In conclusion today, I ask you to consider, to pray about, a deed to be assessed in enlightened courage. Thought, rejected. Word, refused. People of good will and common hope will need to respond. In Deed. What is the claim of John 1:9, an enlightened courage, upon us, now? What are we to do, with regard to the central moral, historical, and spiritual issue of this small patch of time? Nothing? Are we to let the dead bury the dead?


I offer one idea.


It will require another sermon (next Sunday) to offer a full description of this idea. Its marrow though can be simply stated. Let us pray whether to open our homes, hearts and lives to the victims, the refugees of this debacle, tragedy and horror. Let us pray whether to try to harness the goodness yet alive in and among us and others to provide hospitality to victims and refugees of this holocaust.
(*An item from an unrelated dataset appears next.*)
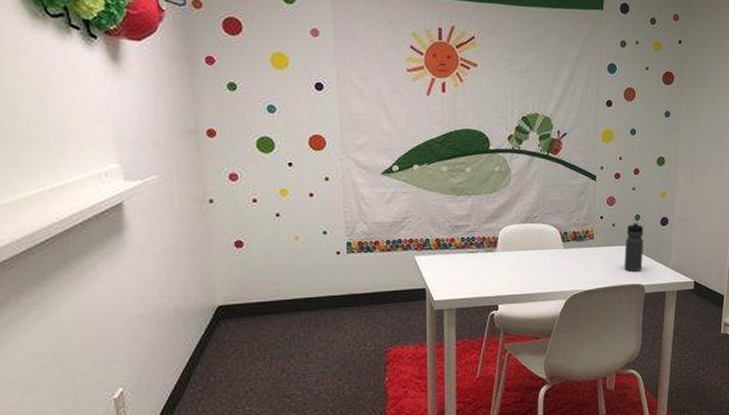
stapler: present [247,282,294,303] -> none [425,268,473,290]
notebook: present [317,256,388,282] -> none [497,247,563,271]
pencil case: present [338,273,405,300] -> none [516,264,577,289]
How shall we do so? Shall we do so? Should we do so? I do not yet know. ‘I have no word of the Lord on this’. But where Thought is rejected, and where Word is refused, it becomes a matter of Deed. It becomes a matter of doing. (You may have a far better idea than this one about church inflamed refugee resettlement. I am listening. All ears.) We shall need every ounce of good news carried by the enlightened courage of John Evangelist, John Dempster, John Kennedy, and John Wesley, all of whom cry and shout from their graves: “the true light that enlightens every one was coming into the world”.